Hollywood actor Joaquin Phoenix wowed Cannes Saturday as a hammer-wielding hitman tasked with saving a young girl from an elite prostitution ring, in a thriller he said had a feminist twist.
"You Were Never Really Here" by British director Lynne Ramsay set the competition for the Palme d'Or top prize alight just before awards night on Sunday, after a 70th edition short on big hits.
In a year that has seen stars such as Nicole Kidman and Salma Hayek hit out at show business sexism, Ramsay is one of only three women among the 19 film-makers vying for glory at the world's biggest film festival.
Critics said Ramsay had a solid chance of becoming its second female director to win Cannes, after Jane Campion for "The Piano" in 1993.
In the film's 85 minutes of intense violence and psychodrama, Phoenix plays Joe, an Iraq veteran and former FBI agent who is hired by a New York state senator to rescue his daughter from a paedophile sex ring catering to politicians.
The mission dredges Joe's own traumas to the surface including an abusive father and atrocities he witnessed as a soldier.
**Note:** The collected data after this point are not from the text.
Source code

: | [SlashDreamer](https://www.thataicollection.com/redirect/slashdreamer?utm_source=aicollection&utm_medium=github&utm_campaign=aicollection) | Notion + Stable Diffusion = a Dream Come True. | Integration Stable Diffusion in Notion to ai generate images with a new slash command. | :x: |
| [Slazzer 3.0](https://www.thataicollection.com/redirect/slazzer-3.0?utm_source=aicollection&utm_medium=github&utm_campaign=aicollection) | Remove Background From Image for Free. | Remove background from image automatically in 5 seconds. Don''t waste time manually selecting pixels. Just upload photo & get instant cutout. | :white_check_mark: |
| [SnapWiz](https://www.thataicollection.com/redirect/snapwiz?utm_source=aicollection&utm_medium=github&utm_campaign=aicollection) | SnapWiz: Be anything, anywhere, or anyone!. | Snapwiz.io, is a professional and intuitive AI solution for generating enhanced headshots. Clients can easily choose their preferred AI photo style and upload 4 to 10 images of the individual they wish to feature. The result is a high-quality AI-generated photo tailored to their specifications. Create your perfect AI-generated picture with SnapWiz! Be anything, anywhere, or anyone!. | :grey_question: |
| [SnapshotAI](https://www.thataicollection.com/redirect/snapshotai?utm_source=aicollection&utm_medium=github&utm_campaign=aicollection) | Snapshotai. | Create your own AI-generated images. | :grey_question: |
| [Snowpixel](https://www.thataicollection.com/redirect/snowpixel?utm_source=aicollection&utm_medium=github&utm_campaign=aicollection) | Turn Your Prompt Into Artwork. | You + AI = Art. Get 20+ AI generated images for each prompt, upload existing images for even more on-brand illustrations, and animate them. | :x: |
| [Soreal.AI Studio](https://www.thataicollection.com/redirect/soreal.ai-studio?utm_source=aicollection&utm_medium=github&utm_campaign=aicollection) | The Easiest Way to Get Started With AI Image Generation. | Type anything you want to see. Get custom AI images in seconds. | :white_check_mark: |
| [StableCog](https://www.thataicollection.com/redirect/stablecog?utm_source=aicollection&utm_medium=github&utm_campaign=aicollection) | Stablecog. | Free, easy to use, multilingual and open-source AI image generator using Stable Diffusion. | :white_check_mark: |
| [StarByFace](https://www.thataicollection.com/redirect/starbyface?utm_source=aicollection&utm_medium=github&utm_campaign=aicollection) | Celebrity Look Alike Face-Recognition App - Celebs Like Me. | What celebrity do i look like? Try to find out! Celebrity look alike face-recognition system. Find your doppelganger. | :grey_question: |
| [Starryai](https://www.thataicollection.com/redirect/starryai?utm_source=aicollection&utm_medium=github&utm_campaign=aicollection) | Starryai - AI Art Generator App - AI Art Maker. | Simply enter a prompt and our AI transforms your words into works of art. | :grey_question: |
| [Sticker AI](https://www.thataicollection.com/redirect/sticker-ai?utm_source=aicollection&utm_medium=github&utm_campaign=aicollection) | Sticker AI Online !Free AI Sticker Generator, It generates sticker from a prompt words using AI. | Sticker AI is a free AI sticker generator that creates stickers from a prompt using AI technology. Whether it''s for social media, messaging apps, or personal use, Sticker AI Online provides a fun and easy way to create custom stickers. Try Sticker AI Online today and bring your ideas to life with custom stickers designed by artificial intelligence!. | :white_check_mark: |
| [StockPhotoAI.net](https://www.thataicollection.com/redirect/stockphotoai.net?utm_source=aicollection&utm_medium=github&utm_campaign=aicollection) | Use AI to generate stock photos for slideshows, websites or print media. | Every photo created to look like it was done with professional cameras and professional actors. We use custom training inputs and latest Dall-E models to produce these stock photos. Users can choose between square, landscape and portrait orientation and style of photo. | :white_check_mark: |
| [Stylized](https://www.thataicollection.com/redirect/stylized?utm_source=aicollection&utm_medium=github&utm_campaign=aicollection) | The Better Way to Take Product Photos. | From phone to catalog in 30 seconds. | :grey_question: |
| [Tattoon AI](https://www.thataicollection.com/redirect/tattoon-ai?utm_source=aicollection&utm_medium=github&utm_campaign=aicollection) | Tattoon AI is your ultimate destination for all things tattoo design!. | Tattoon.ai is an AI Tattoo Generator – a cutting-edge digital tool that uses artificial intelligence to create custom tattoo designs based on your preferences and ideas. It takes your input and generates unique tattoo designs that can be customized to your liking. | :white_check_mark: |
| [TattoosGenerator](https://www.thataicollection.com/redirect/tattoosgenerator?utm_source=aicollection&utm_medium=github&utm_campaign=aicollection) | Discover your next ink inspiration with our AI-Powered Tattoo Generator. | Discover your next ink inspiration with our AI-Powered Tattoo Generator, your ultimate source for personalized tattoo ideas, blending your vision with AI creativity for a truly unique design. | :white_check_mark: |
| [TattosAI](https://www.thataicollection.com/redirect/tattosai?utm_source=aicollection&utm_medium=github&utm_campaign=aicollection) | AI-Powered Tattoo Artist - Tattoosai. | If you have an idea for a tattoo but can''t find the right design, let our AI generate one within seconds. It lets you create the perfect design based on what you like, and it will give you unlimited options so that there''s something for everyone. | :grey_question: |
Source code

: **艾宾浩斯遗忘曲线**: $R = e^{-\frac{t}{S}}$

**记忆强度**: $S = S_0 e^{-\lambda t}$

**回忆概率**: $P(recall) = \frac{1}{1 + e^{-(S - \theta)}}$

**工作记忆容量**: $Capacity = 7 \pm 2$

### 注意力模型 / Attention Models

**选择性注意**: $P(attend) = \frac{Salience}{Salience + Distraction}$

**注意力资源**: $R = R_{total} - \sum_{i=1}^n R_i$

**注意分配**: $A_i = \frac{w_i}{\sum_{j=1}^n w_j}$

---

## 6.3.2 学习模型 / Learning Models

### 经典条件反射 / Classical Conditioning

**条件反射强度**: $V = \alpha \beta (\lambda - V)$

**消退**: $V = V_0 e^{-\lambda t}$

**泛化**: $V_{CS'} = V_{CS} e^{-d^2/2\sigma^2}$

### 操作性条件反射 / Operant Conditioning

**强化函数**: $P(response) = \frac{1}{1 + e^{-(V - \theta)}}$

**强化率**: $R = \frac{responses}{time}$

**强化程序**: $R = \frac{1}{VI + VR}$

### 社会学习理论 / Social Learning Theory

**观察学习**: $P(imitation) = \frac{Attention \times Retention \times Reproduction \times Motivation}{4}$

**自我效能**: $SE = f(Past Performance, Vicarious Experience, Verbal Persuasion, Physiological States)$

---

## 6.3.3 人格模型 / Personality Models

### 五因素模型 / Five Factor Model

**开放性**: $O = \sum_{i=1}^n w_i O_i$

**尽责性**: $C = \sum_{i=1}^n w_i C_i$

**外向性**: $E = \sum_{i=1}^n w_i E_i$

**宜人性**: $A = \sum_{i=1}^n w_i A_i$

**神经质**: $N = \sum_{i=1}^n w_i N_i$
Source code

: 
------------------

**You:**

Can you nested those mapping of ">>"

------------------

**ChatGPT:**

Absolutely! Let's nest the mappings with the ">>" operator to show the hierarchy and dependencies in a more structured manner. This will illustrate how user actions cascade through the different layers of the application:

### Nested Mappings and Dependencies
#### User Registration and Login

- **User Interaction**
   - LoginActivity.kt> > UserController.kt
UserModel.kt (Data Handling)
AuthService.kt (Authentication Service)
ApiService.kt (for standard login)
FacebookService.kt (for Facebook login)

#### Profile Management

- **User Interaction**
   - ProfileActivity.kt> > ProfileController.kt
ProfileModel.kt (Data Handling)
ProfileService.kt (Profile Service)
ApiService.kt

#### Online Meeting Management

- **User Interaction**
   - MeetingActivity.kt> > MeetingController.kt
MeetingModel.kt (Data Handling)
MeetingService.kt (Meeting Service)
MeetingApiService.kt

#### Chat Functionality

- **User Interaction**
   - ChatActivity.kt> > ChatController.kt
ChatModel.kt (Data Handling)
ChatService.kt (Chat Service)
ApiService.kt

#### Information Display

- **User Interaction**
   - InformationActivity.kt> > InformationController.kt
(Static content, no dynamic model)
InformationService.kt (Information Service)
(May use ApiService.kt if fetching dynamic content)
He resorts to self-harm including suffocating himself with towels and plastic bags to shut out the memories.
The "Gladiator" and "Her" star said Joe, who uses a hammer as his weapon of choice, explored the "impotence of masculinity".
"We wanted to get away from that idea of the male hero," he said.
"I think what's maybe interesting about this film... is that really the girl is ultimately the one that saves herself."
It's a traumatising time
Phoenix bulked up for the role of Joe, a middle-aged former Marine who is out of shape but still has his killer instincts.
"We very much wanted to stay away from the kind of typical physical body that you find with these kind of characters...."
"We wanted him to be big as possible, (have) this kind of armour."
Phoenix said much of the script was improvised on the set of the film, which was financed in part by Amazon and whose score was written by Jonny Greenwood of Radiohead.
Ramsay, who was last in competition at Cannes in 2011 with "We Need to Talk About Kevin" starring Tilda Swinton, said her highly-strung film mirrored a deep sense of anxiety in today's tumultuous world.
"It's a sort of traumatising time at the moment and I just like to explore characters, like their flaws in their beauty," she said.
The movie left many critics enraptured, drawing comparisons with the Martin Scorsese 1976 classic "Taxi Driver".
Tim Robey of the Daily Telegraph gave it five out of five stars. "The immensity of Ramsay's film lies in the scalpel surgery of her image-making, distilling and triple-distilling the stuff she shot to make every second count."
"Ramsay has made something extraordinary," said Jessica Kiang of entertainment website The Playlist, "a film that's both cruel and compassionate, composed of quick, stabbing slivers of insight about how childhood terror can be twisted up with adult compulsion."